• Goal of the exercise
Reproduce the text of every row below without any changes, and leave the pictures out.

• Data for analysis
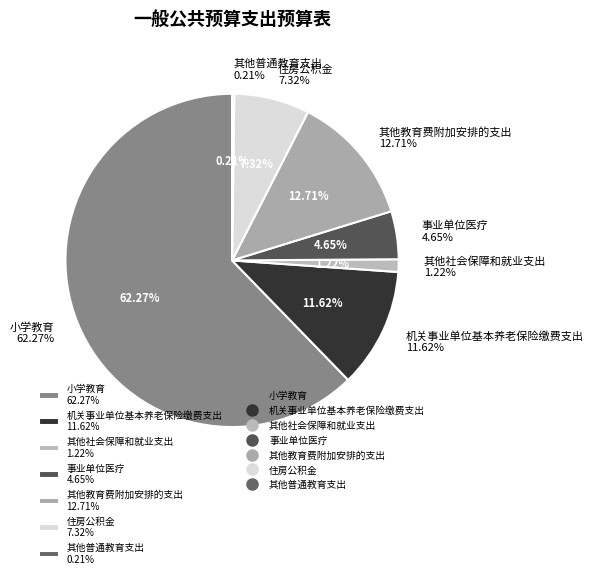

What is the smallest slice in the pie chart?

其他普通教育支出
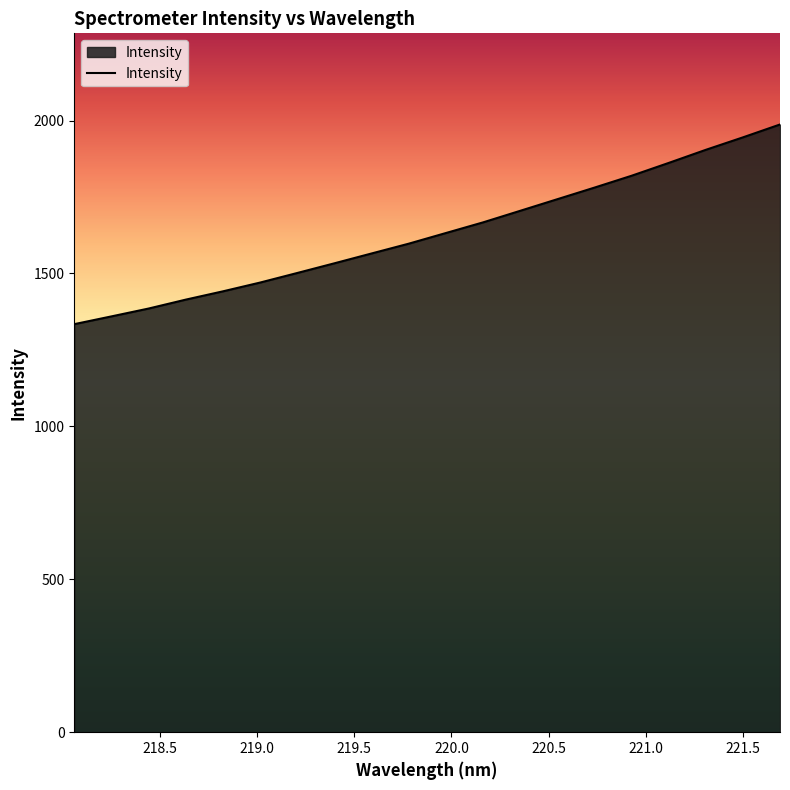

Does the chart display data point markers on the line(s)?

No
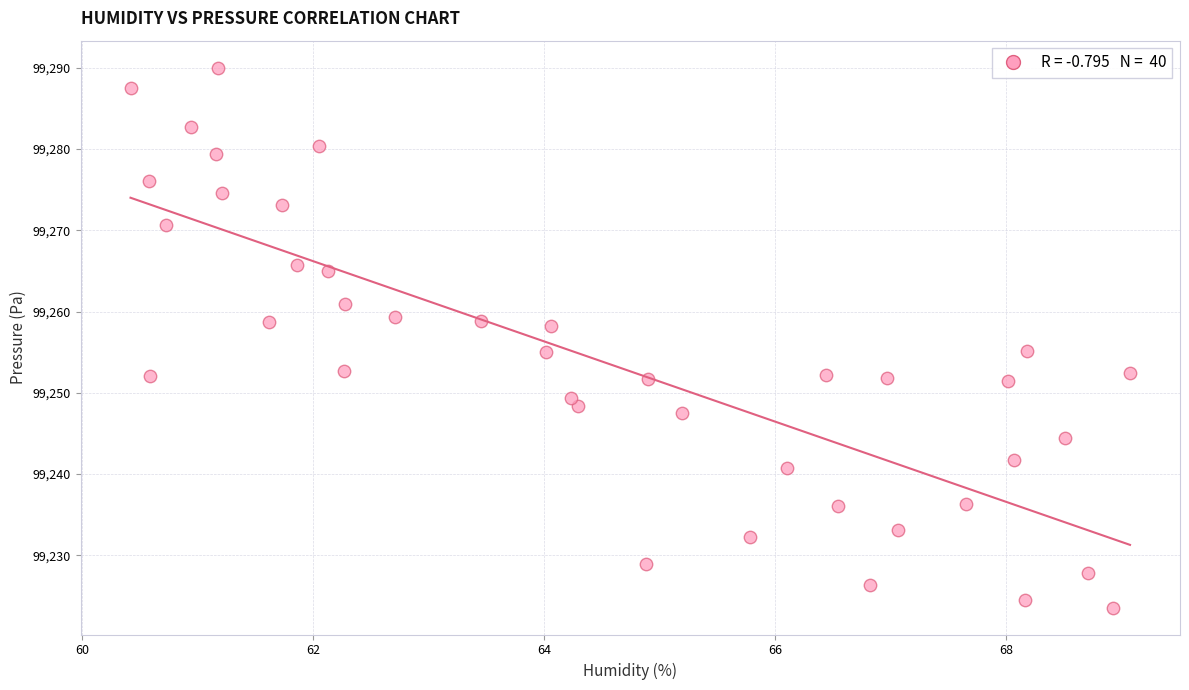

What is the range of X values (max minus min)?

8.6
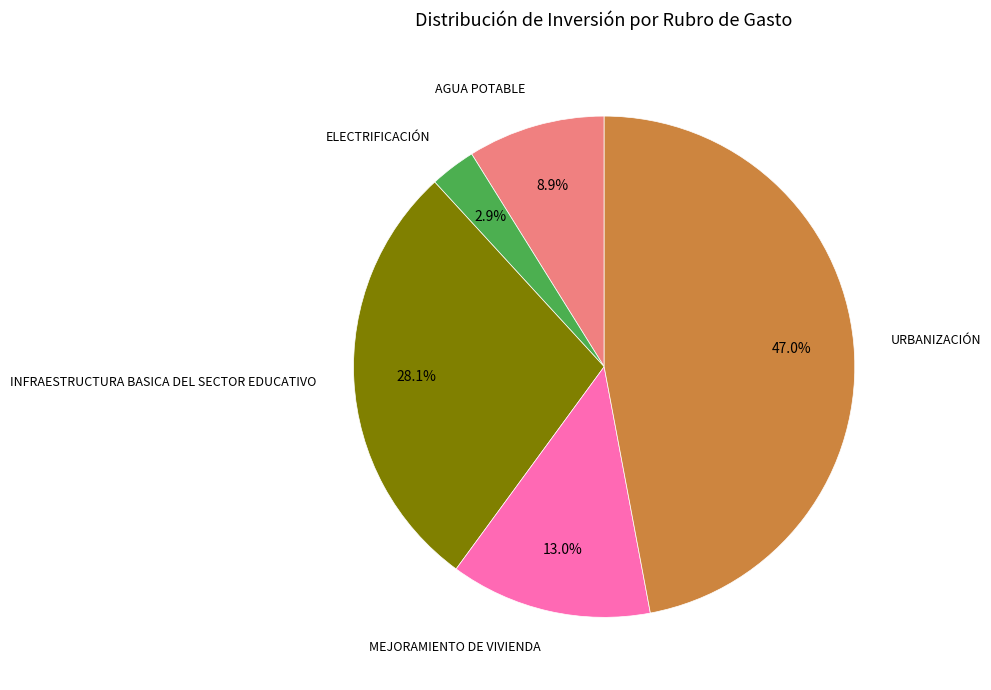

Is the sum of AGUA POTABLE and URBANIZACIÓN greater than half?

Yes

• Expected answer
What is the smallest slice in the pie chart?

其他普通教育支出

Does the chart display data point markers on the line(s)?

No

What is the range of X values (max minus min)?

8.6

Is the sum of AGUA POTABLE and URBANIZACIÓN greater than half?

Yes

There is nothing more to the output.